TASK OBJECTIVE -> Of the records below, reproduce only the span that opens with the line containing "Ghana’s first 5-star" and closes with the last line.
_ _ _
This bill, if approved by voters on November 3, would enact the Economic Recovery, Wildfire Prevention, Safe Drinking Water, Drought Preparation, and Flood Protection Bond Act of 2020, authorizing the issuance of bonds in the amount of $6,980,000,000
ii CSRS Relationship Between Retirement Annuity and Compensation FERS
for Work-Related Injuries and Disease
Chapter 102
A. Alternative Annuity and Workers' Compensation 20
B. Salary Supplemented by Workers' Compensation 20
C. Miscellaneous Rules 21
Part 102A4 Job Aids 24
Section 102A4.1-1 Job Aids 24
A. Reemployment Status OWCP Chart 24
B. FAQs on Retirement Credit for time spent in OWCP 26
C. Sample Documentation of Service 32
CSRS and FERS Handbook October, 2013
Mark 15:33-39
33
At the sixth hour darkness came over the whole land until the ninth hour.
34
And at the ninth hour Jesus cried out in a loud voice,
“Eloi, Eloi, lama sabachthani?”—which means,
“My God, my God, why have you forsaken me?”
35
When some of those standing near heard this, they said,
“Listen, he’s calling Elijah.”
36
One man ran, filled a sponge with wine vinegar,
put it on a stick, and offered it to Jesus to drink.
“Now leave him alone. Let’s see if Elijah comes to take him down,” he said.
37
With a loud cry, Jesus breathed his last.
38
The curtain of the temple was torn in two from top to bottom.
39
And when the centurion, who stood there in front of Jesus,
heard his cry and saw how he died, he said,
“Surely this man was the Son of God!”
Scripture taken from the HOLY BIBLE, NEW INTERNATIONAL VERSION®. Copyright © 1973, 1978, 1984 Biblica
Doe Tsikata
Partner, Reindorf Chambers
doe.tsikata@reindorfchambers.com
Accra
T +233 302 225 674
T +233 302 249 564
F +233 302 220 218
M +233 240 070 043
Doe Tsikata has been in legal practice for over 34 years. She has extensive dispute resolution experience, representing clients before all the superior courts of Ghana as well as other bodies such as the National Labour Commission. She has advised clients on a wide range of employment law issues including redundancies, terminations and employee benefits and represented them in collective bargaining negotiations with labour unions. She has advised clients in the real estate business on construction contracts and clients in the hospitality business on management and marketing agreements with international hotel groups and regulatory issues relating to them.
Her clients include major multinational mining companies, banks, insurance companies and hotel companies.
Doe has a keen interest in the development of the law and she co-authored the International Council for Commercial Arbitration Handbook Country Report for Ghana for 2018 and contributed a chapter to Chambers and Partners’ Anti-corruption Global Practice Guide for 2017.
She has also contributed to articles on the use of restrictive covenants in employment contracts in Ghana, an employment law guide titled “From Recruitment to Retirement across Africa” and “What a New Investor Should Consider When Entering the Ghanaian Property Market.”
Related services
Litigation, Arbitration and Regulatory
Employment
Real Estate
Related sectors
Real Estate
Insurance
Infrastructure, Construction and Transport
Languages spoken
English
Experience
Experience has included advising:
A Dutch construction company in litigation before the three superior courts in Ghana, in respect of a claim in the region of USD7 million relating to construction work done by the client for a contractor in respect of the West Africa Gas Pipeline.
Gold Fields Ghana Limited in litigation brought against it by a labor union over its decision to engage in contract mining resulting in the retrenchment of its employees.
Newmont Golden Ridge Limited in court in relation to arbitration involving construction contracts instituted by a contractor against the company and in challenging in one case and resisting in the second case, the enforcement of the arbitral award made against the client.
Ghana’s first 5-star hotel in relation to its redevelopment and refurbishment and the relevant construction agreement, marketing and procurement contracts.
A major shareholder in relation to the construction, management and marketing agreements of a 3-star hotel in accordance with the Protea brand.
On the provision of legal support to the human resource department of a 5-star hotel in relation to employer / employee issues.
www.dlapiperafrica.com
_ _ _
OUTPUT OF THE EXERCISE ->
Ghana’s first 5-star hotel in relation to its redevelopment and refurbishment and the relevant construction agreement, marketing and procurement contracts.
A major shareholder in relation to the construction, management and marketing agreements of a 3-star hotel in accordance with the Protea brand.
On the provision of legal support to the human resource department of a 5-star hotel in relation to employer / employee issues.
www.dlapiperafrica.com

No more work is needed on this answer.